## Text for analysis
━━━

The Governing Council of the European Central Bank announced today that it would stick to its very accommodative monetary policy stance, as they continue to assess whether the €500 billion stimulus package announced last month is sufficient in their bid to support a recovery in a Eurozone economy ravaged by another set of lockdowns.
First, the interest rate on the main refinancing operations and the interest rates on the marginal lending facility and the deposit facility will remain unchanged at 0.00 per cent, 0.25 per cent and -0.50 per cent respectively.
The Governing Council expects the key ECB interest rates to remain at their present or lower levels until it has seen the inflation outlook converges to a level within 2 per cent of its projection.
The governing council also confirmed that they will continue with the ‘pandemic emergency purchase programme’ (PEPP), announced back in March 2020 with the aim of stimulating the economy and supporting the liquidity of all financial sectors. The program will continue with temporary purchasing of assets in the form of public and private sector securities to the tune of €1,850 billion. This figure is unchanged from the budget extension announced on the 10th of December.
Florian Hense, an economist at Berenberg, said earlier on Thursday that the ECB was ‘in wait-and-see mode’ while it was ‘still taking stock’ of the impact of the latest stimulus measures.
Widely watched data indicators suggest that the coronavirus restrictions across the Europe have significantly slowed economic activity in the first 20 days of the year, with some economists expecting that the 19-country block will fall into a double-dip recession this winter.
In light of this, the Governing Council continues to stand ready to adjust all of its instruments, as appropriate, to ensure that inflation moves towards its aim in a sustained manner.

━━━

## Questions to answer
A – List every percentage figure that appears in the ECB article.
B – Turn the paragraph of the ECB article that begins "The governing council also confirmed" into a short list that keeps its main facts.
The items have nothing to do with what is asked about the ECB article.

## Excerpted data
━━━

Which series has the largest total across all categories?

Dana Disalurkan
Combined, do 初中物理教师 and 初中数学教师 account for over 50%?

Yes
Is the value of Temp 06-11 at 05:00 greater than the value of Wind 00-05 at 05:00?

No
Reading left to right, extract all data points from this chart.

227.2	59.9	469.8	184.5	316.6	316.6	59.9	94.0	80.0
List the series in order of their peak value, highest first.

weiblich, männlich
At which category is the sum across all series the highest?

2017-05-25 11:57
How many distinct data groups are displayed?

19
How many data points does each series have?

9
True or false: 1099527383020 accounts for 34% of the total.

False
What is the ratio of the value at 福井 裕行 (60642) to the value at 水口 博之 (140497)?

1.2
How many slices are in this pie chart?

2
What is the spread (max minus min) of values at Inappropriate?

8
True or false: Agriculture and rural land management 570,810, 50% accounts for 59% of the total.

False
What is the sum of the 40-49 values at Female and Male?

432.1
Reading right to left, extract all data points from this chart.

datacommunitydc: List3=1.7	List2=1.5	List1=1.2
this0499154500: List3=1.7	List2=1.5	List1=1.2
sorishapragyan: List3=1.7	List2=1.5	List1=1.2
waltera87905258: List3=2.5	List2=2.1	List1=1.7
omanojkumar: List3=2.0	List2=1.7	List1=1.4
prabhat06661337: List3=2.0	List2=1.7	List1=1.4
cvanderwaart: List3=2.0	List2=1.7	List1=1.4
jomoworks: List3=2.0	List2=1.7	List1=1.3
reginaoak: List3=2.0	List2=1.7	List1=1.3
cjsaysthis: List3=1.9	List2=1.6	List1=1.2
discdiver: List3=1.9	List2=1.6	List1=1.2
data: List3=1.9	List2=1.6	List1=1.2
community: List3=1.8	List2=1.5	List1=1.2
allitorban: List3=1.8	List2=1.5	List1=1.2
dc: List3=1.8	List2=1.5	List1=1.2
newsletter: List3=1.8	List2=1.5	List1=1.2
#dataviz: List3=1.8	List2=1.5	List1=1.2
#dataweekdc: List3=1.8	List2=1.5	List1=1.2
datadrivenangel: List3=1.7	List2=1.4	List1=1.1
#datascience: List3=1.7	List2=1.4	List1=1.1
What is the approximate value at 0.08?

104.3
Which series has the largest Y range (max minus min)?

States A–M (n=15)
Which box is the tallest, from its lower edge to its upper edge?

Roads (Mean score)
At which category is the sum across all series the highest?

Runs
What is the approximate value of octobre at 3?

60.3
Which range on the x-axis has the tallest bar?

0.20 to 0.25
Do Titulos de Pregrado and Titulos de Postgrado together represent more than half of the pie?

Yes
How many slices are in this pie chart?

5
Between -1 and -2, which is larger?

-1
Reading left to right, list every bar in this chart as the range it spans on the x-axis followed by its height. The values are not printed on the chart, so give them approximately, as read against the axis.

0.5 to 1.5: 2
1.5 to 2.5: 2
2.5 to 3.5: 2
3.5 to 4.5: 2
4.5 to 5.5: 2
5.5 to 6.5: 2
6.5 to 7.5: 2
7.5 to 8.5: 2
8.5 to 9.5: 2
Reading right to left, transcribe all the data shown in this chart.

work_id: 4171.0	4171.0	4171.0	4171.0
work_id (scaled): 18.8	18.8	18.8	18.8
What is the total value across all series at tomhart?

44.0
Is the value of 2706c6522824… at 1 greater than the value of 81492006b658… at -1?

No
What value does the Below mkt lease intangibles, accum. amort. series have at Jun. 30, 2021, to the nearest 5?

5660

━━━

## Solutions per task
A –
0.00 per cent
0.25 per cent
-0.50 per cent
2 per cent

B –
- The governing council will keep the pandemic emergency purchase programme (PEPP).
- PEPP was announced in March 2020 to boost the economy and support liquidity across all financial sectors.
- It will go on buying public and private sector securities on a temporary basis, up to €1,850 billion.
- That amount is the same as the budget extension announced on December 10.